Abbot of Lucedio
- Born: late 10th century
- Died: 30 August 1026
- Venerated in: Eastern Orthodox Church Roman Catholic Church
- Canonized: 1026 by Pope John XIX
- Feast: 30 August
- Attributes: Monastic habit, insignia of an abbot

= Bononio =

Italian Roman Catholic saint

Saint Bononio or Bononius (died 30 August 1026) was a Benedictine abbot, who is venerated as a saint in the Eastern Orthodox Church and Roman Catholic Church, being commemorated with a feast day on 30 August.

== Biography ==
Bononio was born in Bologna sometime in the latter part of the tenth century. He became a monk at an early age, and while on a pilgrimage to the East, settled in Egypt to live as a hermit during the reign of Fatamid Caliph Al-Aziz Billah. Noted for both his asceticism and charitable works, Bononio acquired some influence at court, and was permitted to build a few churches. When Peter, bishop of Vercelli, was captured by Arab forces after the Battle of Stilo, Bononio assisted in the bishop's release, and then retired to live as a hermit in the Sinai Peninsula.

In gratitude for Bononio's assistance, when Peter returned to Italy, he named him abbot of the monastery of Lucedio. At Lucedio, Bononio restored discipline amongst the monks and provided for the surrounding population. He died in Lucedio on 30 August 1026.

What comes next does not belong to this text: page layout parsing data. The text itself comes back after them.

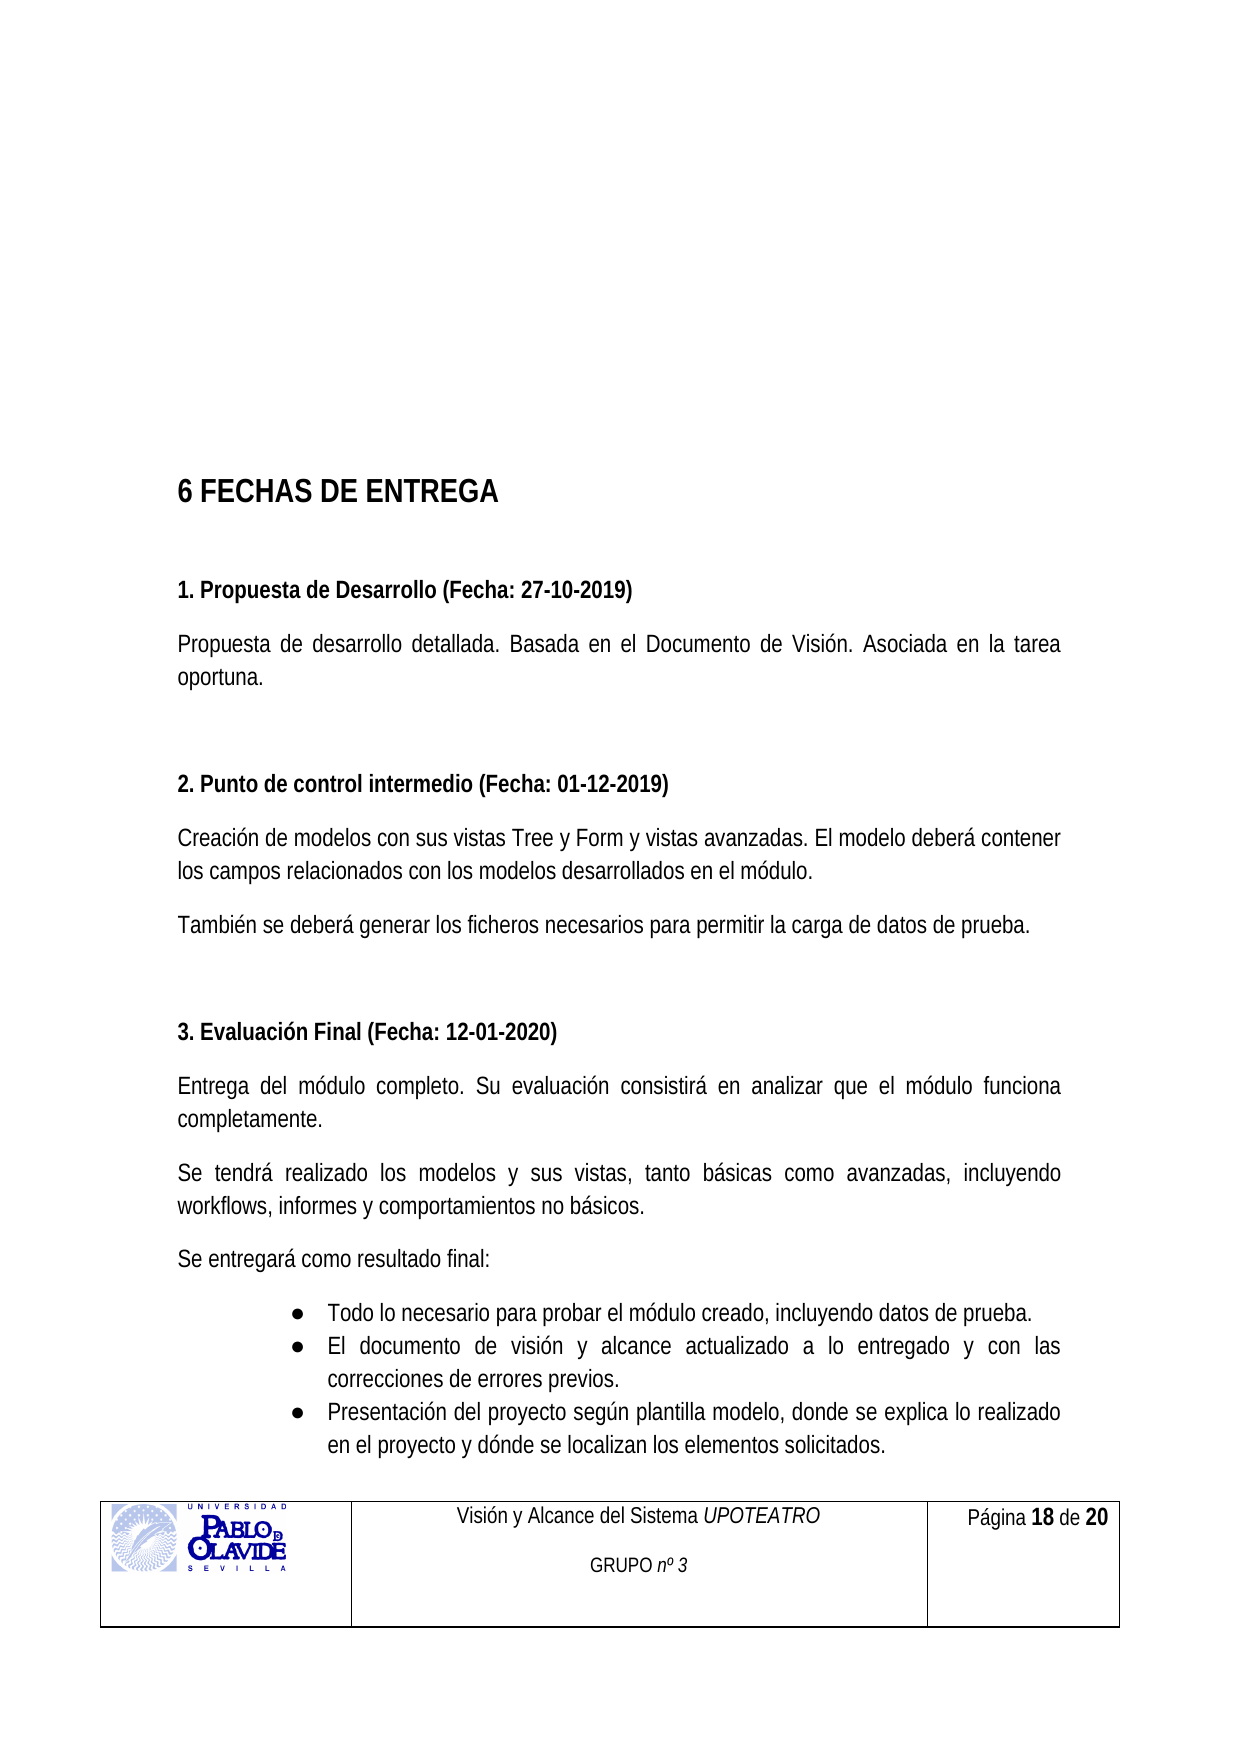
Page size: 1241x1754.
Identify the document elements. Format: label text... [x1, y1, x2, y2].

picture [111, 1502, 287, 1574]
text Entrega del módulo completo. Su evaluación consistirá en analizar que el módulo funciona completamente. [177, 1071, 1063, 1133]
text 3. Evaluación Final (Fecha: 12-01-2020) [177, 1017, 1063, 1046]
list El documento de visión y alcance actualizado a lo entregado y con las correcciones de errores previos. [290, 1331, 1063, 1393]
list Todo lo necesario para probar el módulo creado, incluyendo datos de prueba. [290, 1298, 1063, 1327]
text Propuesta de desarrollo detallada. Basada en el Documento de Visión. Asociada en la tarea oportuna. [177, 629, 1063, 691]
text 2. Punto de control intermedio (Fecha: 01-12-2019) [177, 769, 1063, 798]
text 1. Propuesta de Desarrollo (Fecha: 27-10-2019) [177, 575, 1063, 604]
text Creación de modelos con sus vistas Tree y Form y vistas avanzadas. El modelo deberá contener los campos relacionados con los modelos desarrollados en el módulo. [177, 823, 1063, 885]
list Presentación del proyecto según plantilla modelo, donde se explica lo realizado en el proyecto y dónde se localizan los elementos solicitados. [290, 1397, 1063, 1458]
text Se tendrá realizado los modelos y sus vistas, tanto básicas como avanzadas, incluyendo workflows, informes y comportamientos no básicos. [177, 1158, 1063, 1219]
text También se deberá generar los ficheros necesarios para permitir la carga de datos de prueba. [177, 910, 1063, 938]
text Se entregará como resultado final: [177, 1244, 1063, 1273]
subtitle 6 FECHAS DE ENTREGA [177, 471, 1063, 509]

Bononio was canonised by Pope John XIX. The saint's feast is celebrated on that day in the Piedmont liturgical calendar. The village of San Bononio is part of the municipality of Curino. It celebrates its patron's feast with a three-day festival of concerts, art exhibitions, and lanterns on the canal.

The story that Bononio was a disciple of Saint Romuald is based on a much later spurious vita fabricated by a Camaldolese abbot.